## Exercise text:
● ● ●

Actors from the Lviv Puppet Theater perform Shmata (Rag) underground in Lviv in August.
Actors from the Lviv Puppet Theater perform Shmata (Rag) underground in Lviv in August.

LVIV, Ukraine -- In a bomb shelter in western Ukraine, a young woman holds her phone in the air, trying to get a WiFi signal, while another sips a matcha latte. Long silences hang between sentences as the small collection of strangers tossed together after the latest air-raid siren start to make small talk.

While it is a real bomb shelter, this is far from a real air-raid alert: Shmata (Rag) is a play, and one of an increasing number of performances being put on underground in Ukrainian bomb shelters since Russia launched a large-scale invasion eight months ago. And it's one that, despite the dramaticism, removes itself somewhat from the war's intensity.

"Someone changes their socks, someone cleans with disinfectant, and someone even brought a window with them to wash," director Yana Tytarenko said.

The phrase "theater of war" has slowly seeped into public discourse in recent years. A fast-moving news cycle, constant fighting, and frequent reports of shelling lend a frenzied tenor to the war in Ukraine. But against the nerve-wracking background of bombardments, air-raid sirens, and evacuations, the need to deal with more mundane matters -- procuring food, stitching together uniforms, or completing paperwork -- is a pervasive facet of the conflict, too.

This summer, director and researcher Kostyantyn Vasyukov took his own play Vona Viyna (She Is War), around the country, and later to a theater festival in Nuremberg, Germany. In Ukraine, one place it was performed was the eastern city of Kharkiv -- Ukraine's second-largest and a frequent target of heavy Russian assaults.

"In the morning in the city center, people were killed by Russian shelling...just a couple of streets away from us," he said, recalling the day of the performance on August 30.

● ● ●

## Work to complete:
A – Answer these from the article on bomb-shelter theater in Ukraine:
(i) Who directs Shmata (Rag)?
(ii) Outside Ukraine, where was Vona Viyna (She Is War) performed?
(iii) On what date was Vona Viyna performed in Kharkiv?
B – Carry on the article on bomb-shelter theater in Ukraine after its final sentence.
The rows that follow come from a separate, unrelated source.

● ● ●

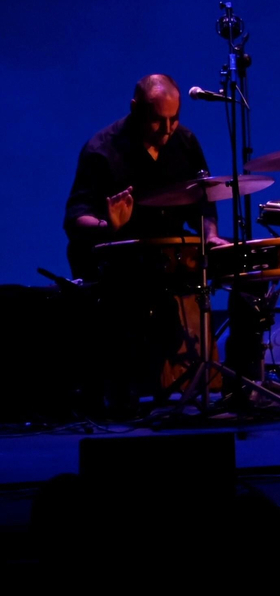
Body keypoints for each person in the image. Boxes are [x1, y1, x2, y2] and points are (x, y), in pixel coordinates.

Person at [63, 74, 266, 403]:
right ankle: (126, 391)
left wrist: (211, 236)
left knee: (251, 272)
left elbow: (204, 200)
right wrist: (108, 225)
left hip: (173, 249)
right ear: (135, 108)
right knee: (137, 297)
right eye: (158, 120)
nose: (167, 129)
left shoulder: (184, 141)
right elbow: (75, 217)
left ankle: (238, 382)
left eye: (174, 119)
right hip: (122, 254)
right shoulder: (102, 149)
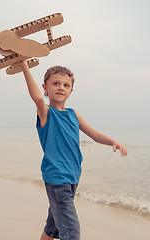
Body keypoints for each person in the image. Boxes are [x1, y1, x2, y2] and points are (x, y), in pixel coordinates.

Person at [13, 60, 128, 240]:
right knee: (71, 232)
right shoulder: (46, 113)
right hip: (57, 178)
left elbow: (95, 135)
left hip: (73, 177)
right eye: (56, 83)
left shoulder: (73, 114)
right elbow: (36, 97)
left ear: (71, 91)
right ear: (45, 87)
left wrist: (113, 141)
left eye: (66, 85)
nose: (61, 87)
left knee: (52, 228)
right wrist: (24, 66)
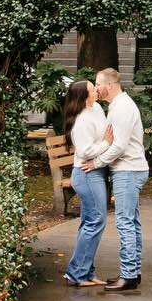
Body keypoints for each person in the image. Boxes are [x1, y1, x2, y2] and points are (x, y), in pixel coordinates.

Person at [82, 66, 147, 291]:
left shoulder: (122, 108)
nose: (96, 88)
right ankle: (133, 272)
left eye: (98, 84)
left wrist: (97, 163)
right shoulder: (118, 106)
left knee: (125, 222)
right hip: (129, 169)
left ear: (108, 85)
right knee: (132, 222)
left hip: (128, 170)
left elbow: (118, 146)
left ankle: (128, 275)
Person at [62, 78, 112, 288]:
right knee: (96, 222)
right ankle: (77, 274)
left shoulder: (97, 108)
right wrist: (106, 144)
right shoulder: (81, 120)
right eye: (92, 90)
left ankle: (85, 271)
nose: (96, 91)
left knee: (89, 223)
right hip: (86, 174)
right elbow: (84, 152)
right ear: (83, 97)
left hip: (96, 172)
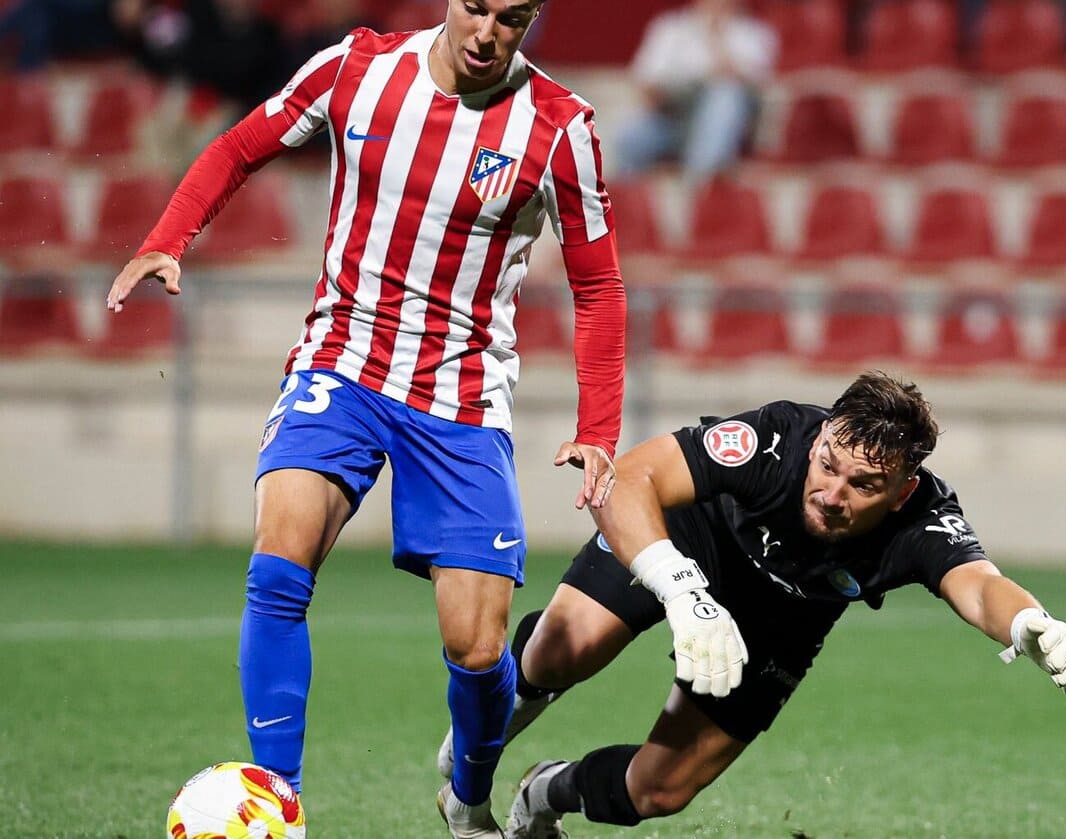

● ● ●

## Task-by-task answers:
A –
(i) Yana Tytarenko
(ii) At a theater festival in Nuremberg, Germany
(iii) August 30

B –
Svitlana Melnyk, co-author, researcher, and actor in Vona Viyna (She Is War), rests with a carrot and vegetable peeler as she prepares food for soldiers during a performance in Odesa in August.
Svitlana Melnyk, co-author, researcher, and actor in Vona Viyna (She Is War), rests with a carrot and vegetable peeler as she prepares food for soldiers during a performance in Odesa in August.

Conversely, Vona Viyna deals with some of the more routine and less bloody aspects of the Russian invasion -- say, the bureaucracy involved in exporting a horse. Focusing specifically on the female experience of wartime, Vasyukov says, he and co-author and actress Svitlana Melnyk collected more than 30 stories from Ukrainian women to channel the various social roles they played.

"Volunteer work in the kitchen in the army," Vasyukov gave as an example. "You peel potatoes, cook soup, somehow communicate with soldiers."

The woman upon whom this particular part of the play was based saw her own story unfold on stage. "I think she could see from the outside how important her work is," Vasyukov said. "It may seem boring and of little significance but it is important for everyone in Ukraine to be able to step back...and realize they are doing everything right."

Theaters and cultural institutions have been targeted by Russia -- especially in the weeks after the invasion was launched on February 24. On March 16, Russian forces bombed the Donetsk Academic Regional Drama Theater in Mariupol, where civilians were sheltering and the word 'Children' had been scrawled on the pavement at both ends of the building. An AP investigation concluded that about 600 people were killed.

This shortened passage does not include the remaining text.